When I write a test for new functionality, I always verify that the test
fails w/o the implementation
of that functionality (i.e. that the test catches the failure). I hope most
of the tests are developed this way too. But when you modify the tests, I
bet you only verify that the passing test is still passing. Am I right? If
yes, this is not the way to modify tests, unfortunately.
It is probably not as comprehensive and testing with the functionality
disabled, but I do tent to try to break the test locally. For example,
when changing from to count I will check that the test does catch
having the wrong count.
So, my question is: did you consider modifying the environment to closer
match what already works well on posix, instead of massively changing tests?
Yes, unfortunately there is no good way to do that as far as I can
tell. Different posix shells on windows have different oddities and
they break from time to time (which is probably why we have an
internal shell in the first place).
Currently the only big feature that I am changing tests for is
avoiding a subshell. The rest I seem to be able to implement in the
internal shell. I have just started sending the shell patches up for
review.
The difference to the posix tests are fairly small. I have attached a
diff showing all that is left from current trunk.

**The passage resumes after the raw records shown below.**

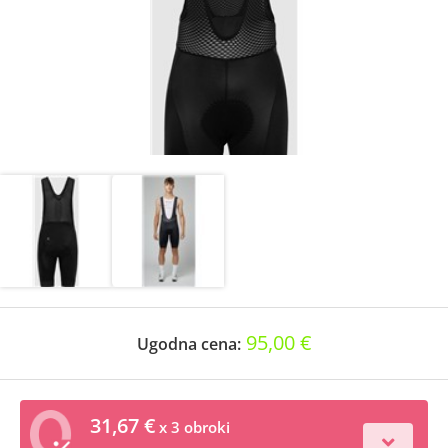
95,00 €
Ugodna cena:
31,67 €
x 3 obroki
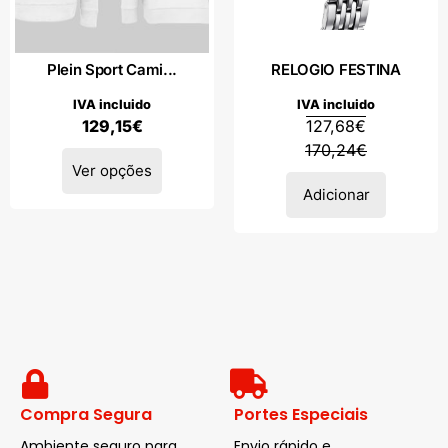
Plein Sport Cami...
RELOGIO FESTINA
IVA incluido
IVA incluido
129,15
€
127,68
€
170,24
€
Ver opções
Adicionar
Compra Segura
Portes Especiais
Ambiente seguro para
Envio rápido e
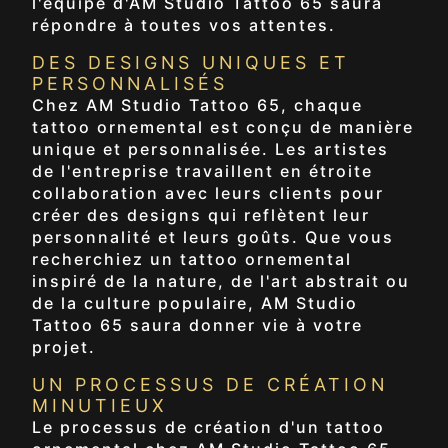
l'équipe d'AM Studio Tattoo 65 saura
répondre à toutes vos attentes.
DES DESIGNS UNIQUES ET
PERSONNALISÉS
Chez AM Studio Tattoo 65, chaque
tattoo ornemental est conçu de manière
unique et personnalisée. Les artistes
de l'entreprise travaillent en étroite
collaboration avec leurs clients pour
créer des designs qui reflètent leur
personnalité et leurs goûts. Que vous
recherchiez un tattoo ornemental
inspiré de la nature, de l'art abstrait ou
de la culture populaire, AM Studio
Tattoo 65 saura donner vie à votre
projet.
UN PROCESSUS DE CRÉATION
MINUTIEUX
Le processus de création d'un tattoo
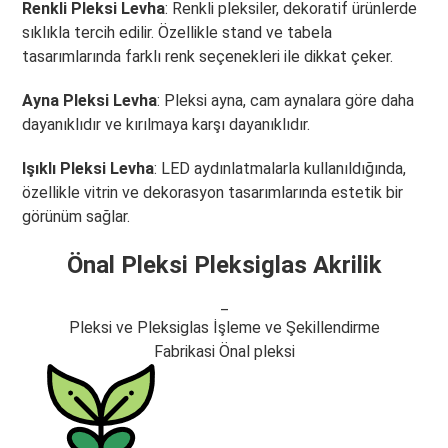
Renkli Pleksi Levha
: Renkli pleksiler, dekoratif ürünlerde
sıklıkla tercih edilir. Özellikle stand ve tabela
tasarımlarında farklı renk seçenekleri ile dikkat çeker.
Ayna Pleksi Levha
: Pleksi ayna, cam aynalara göre daha
dayanıklıdır ve kırılmaya karşı dayanıklıdır.
Işıklı Pleksi Levha
: LED aydınlatmalarla kullanıldığında,
özellikle vitrin ve dekorasyon tasarımlarında estetik bir
görünüm sağlar.
Önal Pleksi Pleksiglas Akrilik
_
Pleksi ve Pleksiglas İşleme ve Şekillendirme
Fabrikasi Önal pleksi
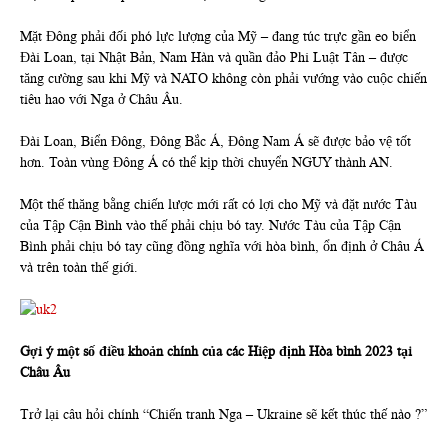
Mặt Đông phải đối phó lực lượng của Mỹ – đang túc trực gần eo biển
Đài Loan, tại Nhật Bản, Nam Hàn và quần đảo Phi Luật Tân – được
tăng cường sau khi Mỹ và NATO không còn phải vướng vào cuộc chiến
tiêu hao với Nga ở Châu Âu.
Đài Loan, Biển Đông, Đông Bắc Á, Đông Nam Á sẽ được bảo vệ tốt
hơn. Toàn vùng Đông Á có thể kịp thời chuyển NGUY thành AN.
Một thế thăng bằng chiến lược mới rất có lợi cho Mỹ và đặt nước Tàu
của Tập Cận Bình vào thế phải chịu bó tay. Nước Tàu của Tập Cận
Bình phải chịu bó tay cũng đồng nghĩa với hòa bình, ổn định ở Châu Á
và trên toàn thế giới.
Gợi ý một số điều khoản chính của các Hiệp định Hòa bình 2023 tại
Châu Âu
Trở lại câu hỏi chính “Chiến tranh Nga – Ukraine sẽ kết thúc thế nào ?”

We could make lit tests more portable by unconditionally setting execute_external to False in lit.common.cfg. This would use the lit shell on all platforms, and make it impossible to accidentally write tests that don’t run on Windows from Posix.
We could make lit tests more portable by unconditionally
setting execute_external to False in lit.common.cfg. This would use the lit
shell on all platforms, and make it impossible to accidentally write tests
that don't run on Windows from Posix.
We have a long term goal to do this anyway: https://bugs.llvm.org/
/show_bug.cgi?id=5241 Want to be the first LLVM project to do it?